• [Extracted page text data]
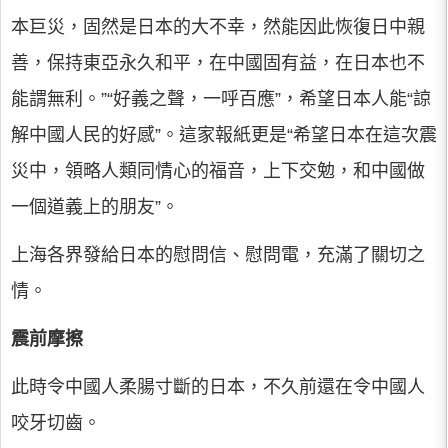
本巨災，固然是日本的大不幸，然能因此恢復日中親
善，保持東亞永久和平，在中國固有益，在日本也不
能謂無利。”“好義之聲，一呼百應”，希望日本人能“諒
解中國人民的好感”。這家報紙更是“希望日本在這次震
災中，領略人類同情心的福音，上下交勉，和中國做
一個道義上的朋友”。
上海各界發給日本的慰問信、慰問電，充滿了關切之
情。
震前摩擦
此時令中國人柔腸寸斷的日本，不久前還在令中國人
咬牙切齒。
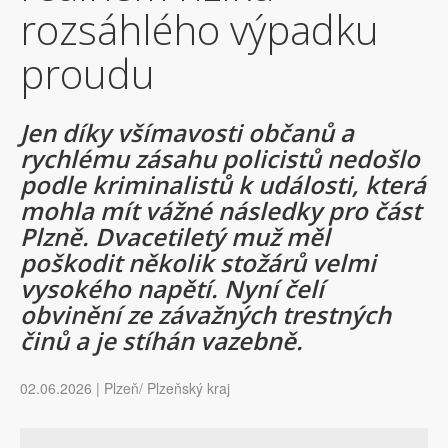
rozsáhlého výpadku
proudu
Jen díky všímavosti občanů a
rychlému zásahu policistů nedošlo
podle kriminalistů k události, která
mohla mít vážné následky pro část
Plzně. Dvacetiletý muž měl
poškodit několik stožárů velmi
vysokého napětí. Nyní čelí
obvinění ze závažných trestných
činů a je stíhán vazebně.
02.06.2026 | Plzeň/ Plzeňský kraj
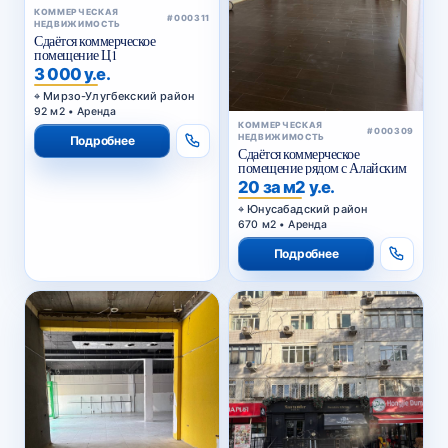
КОММЕРЧЕСКАЯ
#000311
НЕДВИЖИМОСТЬ
Сдаётся коммерческое
помещение Ц1
3 000 у.е.
Мирзо-Улугбекский район
92 м2 • Аренда
КОММЕРЧЕСКАЯ
#000309
НЕДВИЖИМОСТЬ
Подробнее
Сдаётся коммерческое
помещение рядом с Алайским
20 за м2 у.е.
Юнусабадский район
670 м2 • Аренда
Подробнее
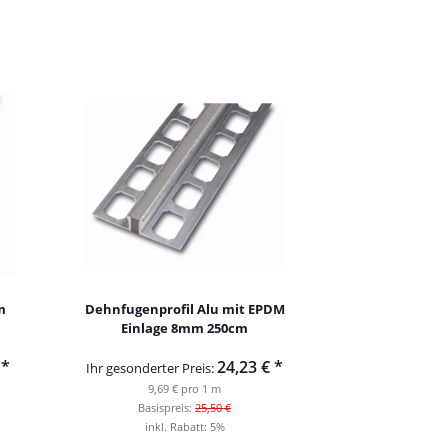
m
Dehnfugenprofil Alu mit EPDM
Einlage 8mm 250cm
€
*
24,23 €
*
Ihr gesonderter Preis:
9,69 € pro 1 m
Basispreis:
25,50 €
inkl. Rabatt:
5%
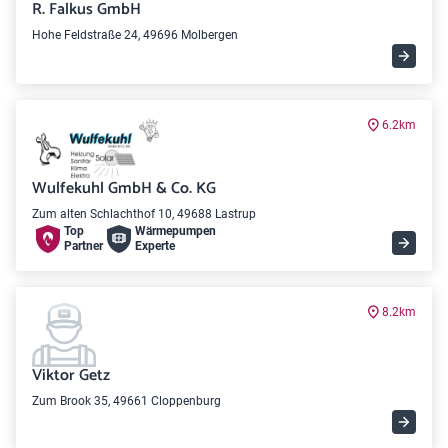
R. Falkus GmbH
Hohe Feldstraße 24, 49696 Molbergen
6.2km
Wulfekuhl GmbH & Co. KG
Zum alten Schlachthof 10, 49688 Lastrup
Top
Wärme­pumpen
Partner
Experte
8.2km
Viktor Getz
Zum Brook 35, 49661 Cloppenburg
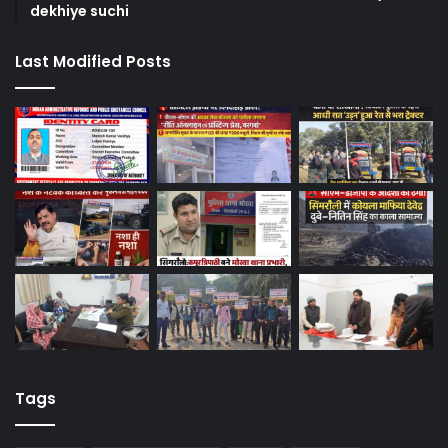
dekhiye suchi
Last Modified Posts
Tags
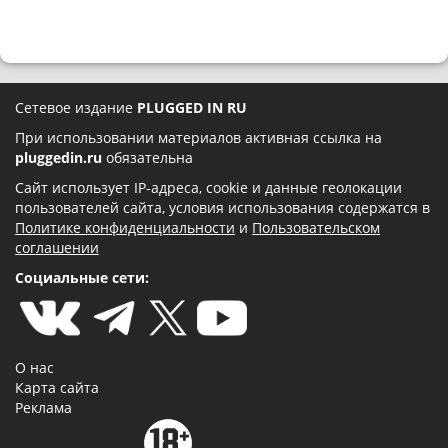
Сетевое издание
PLUGGED IN RU
При использовании материалов активная ссылка на
pluggedin.ru
обязательна
Сайт использует IP-адреса, cookie и данные геолокации
пользователей сайта, условия использования содержатся в
Политике конфиденциальности
и
Пользовательском
соглашении
Социальные сети:
О нас
Карта сайта
Реклама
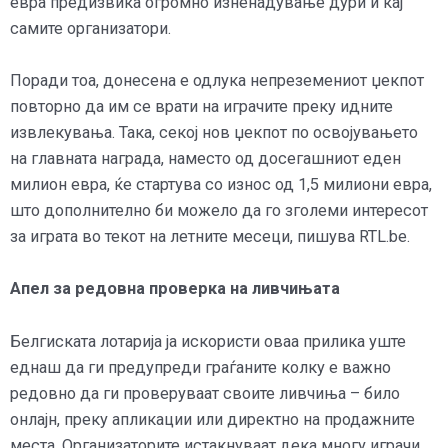
евра предизвика огромно изненадување дури и кај
самите организатори.
Поради тоа, донесена е одлука непреземениот џекпот
повторно да им се врати на играчите преку идните
извлекувања. Така, секој нов џекпот по освојувањето
на главната награда, наместо од досегашниот еден
милион евра, ќе стартува со износ од 1,5 милиони евра,
што дополнително би можело да го зголеми интересот
за играта во текот на летните месеци, пишува RTL.be.
Апел за редовна проверка на ливчињата
Белгиската лотарија ја искористи оваа прилика уште
еднаш да ги предупреди граѓаните колку е важно
редовно да ги проверуваат своите ливчиња – било
онлајн, преку апликации или директно на продажните
места. Организаторите истакнуваат дека многу играчи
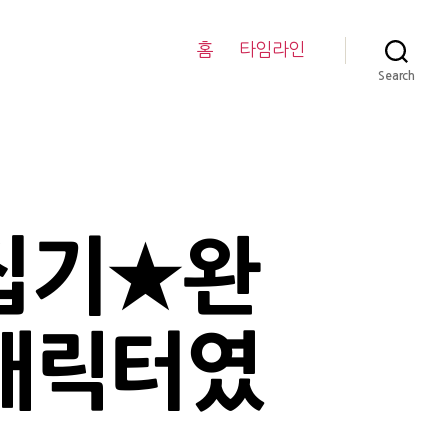
홈
타임라인
Search
집기★완
)캐릭터였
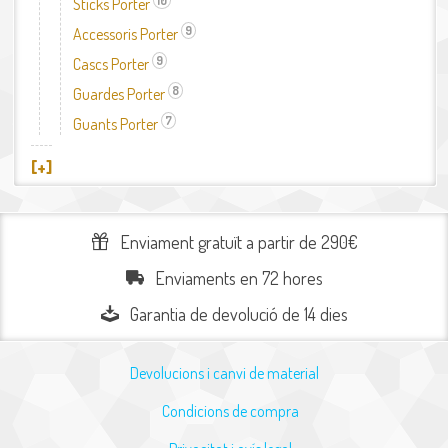
10
Sticks Porter
Aplicar el filtre Sticks Porter
9
Accessoris Porter
Aplicar el filtre Accessoris Porter
9
Cascs Porter
Aplicar el filtre Cascs Porter
8
Guardes Porter
Aplicar el filtre Guardes Porter
7
Guants Porter
Aplicar el filtre Guants Porter
[+]
Enviament gratuït a partir de 290€
Enviaments en 72 hores
Garantia de devolució de 14 dies
Devolucions i canvi de material
Condicions de compra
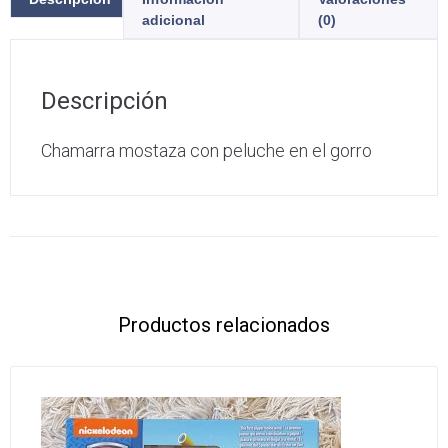
adicional
(0)
Descripción
Chamarra mostaza con peluche en el gorro
Productos relacionados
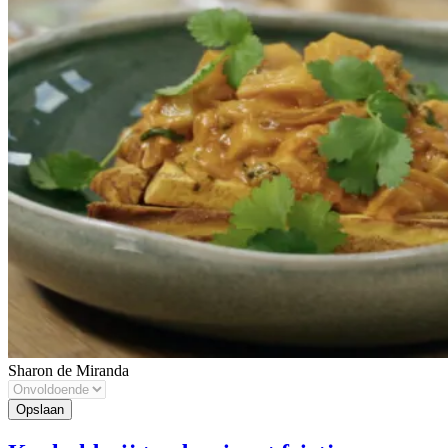
Sharon de Miranda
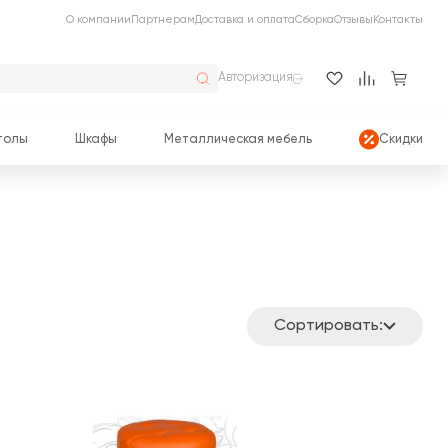
О компании
Партнерам
Доставка и оплата
Сборка
Отзывы
Контакты
Авторизация
толы
Шкафы
Металлическая мебель
Скидки
Сортировать:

• [WORK REQUIRED] When you copy the entries above, reproduce each line exactly and leave out any pictures.

• [RESPONSE]
本巨災，固然是日本的大不幸，然能因此恢復日中親
善，保持東亞永久和平，在中國固有益，在日本也不
能謂無利。”“好義之聲，一呼百應”，希望日本人能“諒
解中國人民的好感”。這家報紙更是“希望日本在這次震
災中，領略人類同情心的福音，上下交勉，和中國做
一個道義上的朋友”。
上海各界發給日本的慰問信、慰問電，充滿了關切之
情。
震前摩擦
此時令中國人柔腸寸斷的日本，不久前還在令中國人
咬牙切齒。
rozsáhlého výpadku
proudu
Jen díky všímavosti občanů a
rychlému zásahu policistů nedošlo
podle kriminalistů k události, která
mohla mít vážné následky pro část
Plzně. Dvacetiletý muž měl
poškodit několik stožárů velmi
vysokého napětí. Nyní čelí
obvinění ze závažných trestných
činů a je stíhán vazebně.
02.06.2026 | Plzeň/ Plzeňský kraj
КОММЕРЧЕСКАЯ
#000311
НЕДВИЖИМОСТЬ
Сдаётся коммерческое
помещение Ц1
3 000 у.е.
Мирзо-Улугбекский район
92 м2 • Аренда
КОММЕРЧЕСКАЯ
#000309
НЕДВИЖИМОСТЬ
Подробнее
Сдаётся коммерческое
помещение рядом с Алайским
20 за м2 у.е.
Юнусабадский район
670 м2 • Аренда
Подробнее
m
Dehnfugenprofil Alu mit EPDM
Einlage 8mm 250cm
€
*
24,23 €
*
Ihr gesonderter Preis:
9,69 € pro 1 m
Basispreis:
25,50 €
inkl. Rabatt:
5%
R. Falkus GmbH
Hohe Feldstraße 24, 49696 Molbergen
6.2km
Wulfekuhl GmbH & Co. KG
Zum alten Schlachthof 10, 49688 Lastrup
Top
Wärme­pumpen
Partner
Experte
8.2km
Viktor Getz
Zum Brook 35, 49661 Cloppenburg
dekhiye suchi
Last Modified Posts
Tags
Сетевое издание
PLUGGED IN RU
При использовании материалов активная ссылка на
pluggedin.ru
обязательна
Сайт использует IP-адреса, cookie и данные геолокации
пользователей сайта, условия использования содержатся в
Политике конфиденциальности
и
Пользовательском
соглашении
Социальные сети:
О нас
Карта сайта
Реклама
евра предизвика огромно изненадување дури и кај
самите организатори.
Поради тоа, донесена е одлука непреземениот џекпот
повторно да им се врати на играчите преку идните
извлекувања. Така, секој нов џекпот по освојувањето
на главната награда, наместо од досегашниот еден
милион евра, ќе стартува со износ од 1,5 милиони евра,
што дополнително би можело да го зголеми интересот
за играта во текот на летните месеци, пишува RTL.be.
Апел за редовна проверка на ливчињата
Белгиската лотарија ја искористи оваа прилика уште
еднаш да ги предупреди граѓаните колку е важно
редовно да ги проверуваат своите ливчиња – било
онлајн, преку апликации или директно на продажните
места. Организаторите истакнуваат дека многу играчи
홈
타임라인
Search
집기★완
)캐릭터였
10
Sticks Porter
Aplicar el filtre Sticks Porter
9
Accessoris Porter
Aplicar el filtre Accessoris Porter
9
Cascs Porter
Aplicar el filtre Cascs Porter
8
Guardes Porter
Aplicar el filtre Guardes Porter
7
Guants Porter
Aplicar el filtre Guants Porter
[+]
Enviament gratuït a partir de 290€
Enviaments en 72 hores
Garantia de devolució de 14 dies
Devolucions i canvi de material
Condicions de compra
adicional
(0)
Descripción
Chamarra mostaza con peluche en el gorro
Productos relacionados
Sharon de Miranda
О компании
Партнерам
Доставка и оплата
Сборка
Отзывы
Контакты
Авторизация
толы
Шкафы
Металлическая мебель
Скидки
Сортировать:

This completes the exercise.